Are you installing your floor for the first time or are you looking into resurfacing? Either way, you want your floor to serve you for the longest time possible. Here are a few popular flooring types and their lifespan.
Wood is warm, beautiful, and durable. It can last more than 100 years. Wood is however very sensitive to moisture. It can also scratch or warp over time.
Fortunately, you can have it sanded occasionally to bring back its luster. Popular types of wood include teak, oak, maple, walnut, and more recently, bamboo.
Unlike solid wood, engineered wood is made of several layers of veneer; typically, three to nine. You can also sand it if worn. However, you cannot sand it too often.
These include marble and granite. They will also last you a lifetime -- more than 100 years. Natural stone comes in a variety of colors to suit your taste. It is also low maintenance and water resistant.
For it to serve you for a long time, you will need to seal it from time to time.
Tiles are a popular flooring option. They are also easy to maintain and come in a variety of designs and colors. They will last more than 75 years.
On the downside, they can stain or crack under the weight of heavy objects. You also have to ensure a qualified flooring contractor properly installs them.
Concrete floors are known for their sturdiness and durability. They are popular in high traffic, heavy duty spaces such as restaurants and warehouses. For domestic use, you can stain them with a color of your choice to make them more appealing. They will last over 50 years.
Laminate looks good and is amazingly resistant to scratches. On the downside, it is very vulnerable to water, other liquids, and moisture in general.
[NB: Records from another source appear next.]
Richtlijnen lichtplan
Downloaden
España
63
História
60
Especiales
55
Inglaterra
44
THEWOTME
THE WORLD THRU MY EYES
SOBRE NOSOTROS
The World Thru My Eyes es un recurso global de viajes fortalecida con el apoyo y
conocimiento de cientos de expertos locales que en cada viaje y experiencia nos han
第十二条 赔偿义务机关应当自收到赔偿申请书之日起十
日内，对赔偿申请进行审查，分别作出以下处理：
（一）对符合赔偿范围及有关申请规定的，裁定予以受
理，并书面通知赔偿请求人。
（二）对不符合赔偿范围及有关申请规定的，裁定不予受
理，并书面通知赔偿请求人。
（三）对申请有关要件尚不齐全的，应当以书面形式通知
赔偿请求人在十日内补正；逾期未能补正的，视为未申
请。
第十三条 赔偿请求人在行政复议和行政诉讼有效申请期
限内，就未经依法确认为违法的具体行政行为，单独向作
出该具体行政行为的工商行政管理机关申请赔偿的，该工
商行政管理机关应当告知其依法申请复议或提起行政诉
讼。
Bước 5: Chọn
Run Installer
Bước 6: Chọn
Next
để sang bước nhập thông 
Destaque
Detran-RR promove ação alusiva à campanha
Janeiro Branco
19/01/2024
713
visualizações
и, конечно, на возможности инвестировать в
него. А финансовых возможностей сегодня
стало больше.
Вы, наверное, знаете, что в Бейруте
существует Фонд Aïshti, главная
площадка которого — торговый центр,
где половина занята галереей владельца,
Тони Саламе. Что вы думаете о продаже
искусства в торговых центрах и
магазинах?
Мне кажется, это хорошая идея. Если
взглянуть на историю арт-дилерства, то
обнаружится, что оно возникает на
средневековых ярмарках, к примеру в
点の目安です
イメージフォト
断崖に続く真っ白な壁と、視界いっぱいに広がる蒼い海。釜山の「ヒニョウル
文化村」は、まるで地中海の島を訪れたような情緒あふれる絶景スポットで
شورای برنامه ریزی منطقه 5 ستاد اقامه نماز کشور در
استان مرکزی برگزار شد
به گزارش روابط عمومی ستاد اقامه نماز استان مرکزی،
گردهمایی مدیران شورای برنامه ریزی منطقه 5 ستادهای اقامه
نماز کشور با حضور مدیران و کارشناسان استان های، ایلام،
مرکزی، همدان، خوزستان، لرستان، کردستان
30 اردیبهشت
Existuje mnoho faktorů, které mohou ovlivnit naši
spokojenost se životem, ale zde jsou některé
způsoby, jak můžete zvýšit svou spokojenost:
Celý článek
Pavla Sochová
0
Its lifespan is 15-25 years.
Vinyl is easy to clean and maintain and quite affordable. It also gets easily punctured by a sharp object and is difficult to repair. Vinyl floors will last about 25 years.
It is warm and comes in a variety of colors to match any décor. It will muffle sound and offer a soft landing in case of a fall. It will also show wear and tear as it begins to age. It will typically last eight to ten years.
Whichever type of flooring you choose, make sure you have it properly installed by a qualified flooring contractor. Also, follow the manufacturer's maintenance guide.